TALLAHASSEE Fla.-- A Leon County Jury has just found a 36-year-old Tallahassee father, Travis Morris, not guilty of three counts of aggravated child abuse by malicious punishment.

Each count carried a maximum sentence of 30 years in prison.

Morris was accused of using an old and worn leather belt with no buckle or metal to spank his three children, ages 3, 4 and 6.

Testimony revealed the spanking was for the children having had many instances of behavioral issues in their daycare, including defiant and destructive behavior, disrupting the daycare, non-stop screaming, throwing tantrums, fighting other children, throwing items at other children and teachers, and other destructive behavior.

According to reports the parents were called to respond to the daycare over a dozen times each. The daycare told the parents that if the destructive behavior continued, their children would be expelled from the daycare. 

Someone at the daycare, contacted the Department of Children and Families (DCF) to report marks on the children. DCF immediately responded to the school and investigated the matter.

DCF investigators observed and photographed any marks or welts on the children.

DCF initiated a case plan after observing and photographing marks on the children. They spoke to both parents and ended up closing their investigation without any further action taken against the parents so long as they followed certain recommendations.

About three weeks later, after the case was closed by DCF, the Office of the State Attorney then initiated a criminal case against Mr. Morris and began a criminal prosecution of Mr. Morris in Circuit Court in and for Leon County, Florida.

The police arrested Mr. Morris for three counts of Child Abuse, however, the State increased the charges to Aggravated Battery By Malicious Punishment.

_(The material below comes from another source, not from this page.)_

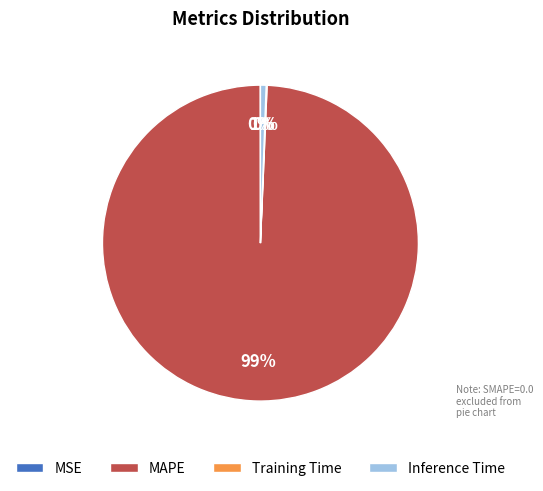

Combined, do MAPE and Inference Time account for over 50%?

Yes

As the case progressed, the State Attorney’s Office actually sought application of the Prison Releasee Reoffender act meaning that because Mr. Morris had recently been to prison, a guilty verdict would mean a mandatory 30 years in prison for each count and the trial judge would have no discretion to go any lower.

Mr. Morris could have received up to 90 mandatory-minimum years in prison if found guilty of all three counts. Mr. Morris had a criminal history of 3 burglaries of structure or conveyance in 2000 (when he was 18 years of age), one count of selling less than 20 grams of marijuana, one count of aggravated assault. He had never been accused of any type of child abuse or neglect before.

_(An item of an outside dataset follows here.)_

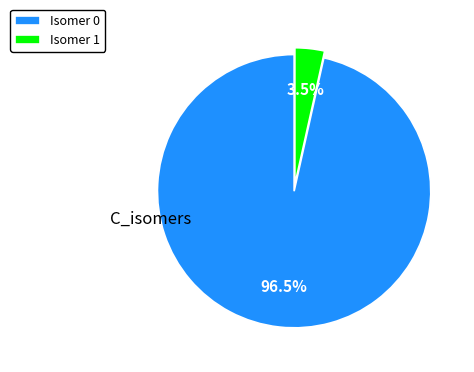

Is there any slice that represents more than half of the pie?

Yes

Morris' attorney Michael J. Bauer said “The prosecution of Mr. Morris in criminal circuit court for spanking his children with a belt was a much too aggressive position for the State Attorney’s Office with the facts in this case. This aggressiveness of the prosecution concerns me since there were many other agencies involved and the Department of Children and Families initiated a case plan which was followed by both parents and they ended up dropping the matter. However, the application of the PRRA and a potential mandatory minimum of 90 years for a guilty verdict is completely uncalled for whether or not Mr. Morris had ever been to prison before. I have no idea why this would be the objective in this particular case against this father.”

After hearing all of the allegations, the jury found Mr. Morris not guilty on all counts.